In ancient times, the Romans originally did not have great respect for doctors. Their knowledge and possible remedies came from rural life. Treated with simple home remedies. Cato the Elder writes that the father of the family – pater familias should have the appropriate knowledge.

This is how Plutarch shows his approach to medicine :

He himself, he said, had written a book of recipes, which he followed in the treatment and regimen of any who were sick in his family. He never required his patients to fast, but fed them on greens, on bits of duck, pigeon, or hare. Such a diet, he said, was light and good for sick people, except that it often causes dreams. By following such treatment and regimen he said he had good health himself, and kept his family in good health.

Plutarch of Caesarea, Cato the Elder, 23

The first doctors were often Greek slaves (servi medici). It was not proper for a Roman to pursue this profession. There were also plenty of charlatans, ignorant quacks and magicians.

In the 2nd century BCE the success of Archagatos’ wound surgeon paved the way for other doctors, but due to his actions, which were associated with severe pain in patients, he was nicknamed Carnifex, meaning “executioner”.

Roman society was highly distrustful of foreign doctors. Cato the Elder presented his opinion on the Greek doctors. In his letter to his son, he writes:

In due course, my son Marcus, I shall explain what I found out in Athens about these Greeks, and demonstrate what advantage there may be in looking into their writings (while not taking them too seriously). They are a worthless and unruly tribe. Take this as a prophecy: when those folk give us their writings they will corrupt everything. All the more if they send their doctors here.
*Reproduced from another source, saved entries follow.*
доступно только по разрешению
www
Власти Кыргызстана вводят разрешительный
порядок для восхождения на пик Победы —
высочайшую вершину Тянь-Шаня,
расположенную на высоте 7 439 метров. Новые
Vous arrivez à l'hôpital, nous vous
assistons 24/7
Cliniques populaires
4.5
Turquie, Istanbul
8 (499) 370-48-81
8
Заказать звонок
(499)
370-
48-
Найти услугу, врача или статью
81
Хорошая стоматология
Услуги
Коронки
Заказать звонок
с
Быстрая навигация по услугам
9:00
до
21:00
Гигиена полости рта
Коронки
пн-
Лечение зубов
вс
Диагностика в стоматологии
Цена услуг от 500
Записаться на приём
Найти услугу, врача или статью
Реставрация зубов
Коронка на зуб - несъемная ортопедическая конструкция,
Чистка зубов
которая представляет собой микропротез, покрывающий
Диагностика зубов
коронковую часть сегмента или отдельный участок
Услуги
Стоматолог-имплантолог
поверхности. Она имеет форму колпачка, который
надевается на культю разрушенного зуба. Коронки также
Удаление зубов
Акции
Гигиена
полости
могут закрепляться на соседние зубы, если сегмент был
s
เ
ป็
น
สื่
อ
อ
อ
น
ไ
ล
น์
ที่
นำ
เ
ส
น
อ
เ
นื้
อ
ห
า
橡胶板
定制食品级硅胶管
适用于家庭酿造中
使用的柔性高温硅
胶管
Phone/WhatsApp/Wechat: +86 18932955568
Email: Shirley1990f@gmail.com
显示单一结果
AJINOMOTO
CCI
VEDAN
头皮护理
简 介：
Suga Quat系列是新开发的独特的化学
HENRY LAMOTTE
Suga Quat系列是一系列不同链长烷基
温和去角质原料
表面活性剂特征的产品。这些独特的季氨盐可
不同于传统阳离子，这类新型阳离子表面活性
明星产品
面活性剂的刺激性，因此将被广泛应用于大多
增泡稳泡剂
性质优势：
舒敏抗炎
They have sworn to kill all barbarians with medicine—and they charge a fee for doing it, in order to be trusted and to work more easily. They call us barbarians, too, of course, and Opici, a dirtier name than the rest. I have forbidden you to deal with doctors.

Pliny the Elder, Natural History, 29.13-14

Many Romans used the services of suspicious medics offering mysterious ointments, elixirs or praying to the gods. Over time, in the Roman state, a kind of competition arose between doctors who, wanting to gain fame, prescribed various types of medicines and recommendations for the sick, which often ended in death for him. An interesting fragment was left by Pliny the Elder.

(…) man who swept away all the precepts of his predecessors, and declaimed with a sort of frenzy against the physicians of every age; but with what discretion and in what spirit, we may abundantly conclude from a single trait presented by his character — upon his tomb, which is still to be seen on the Appian Way, he had his name inscribed as the “Iatronices” — the “Conqueror of the Physicians”. (…)
Hence those woeful discussions, those consultations at the bedside of the patient, where no one thinks fit to be of the same opinion as another, lest he may have the appearance of being subordinate to another; hence, too, that ominous inscription to be read upon a tomb, “It was the multitude of physicians that killed me.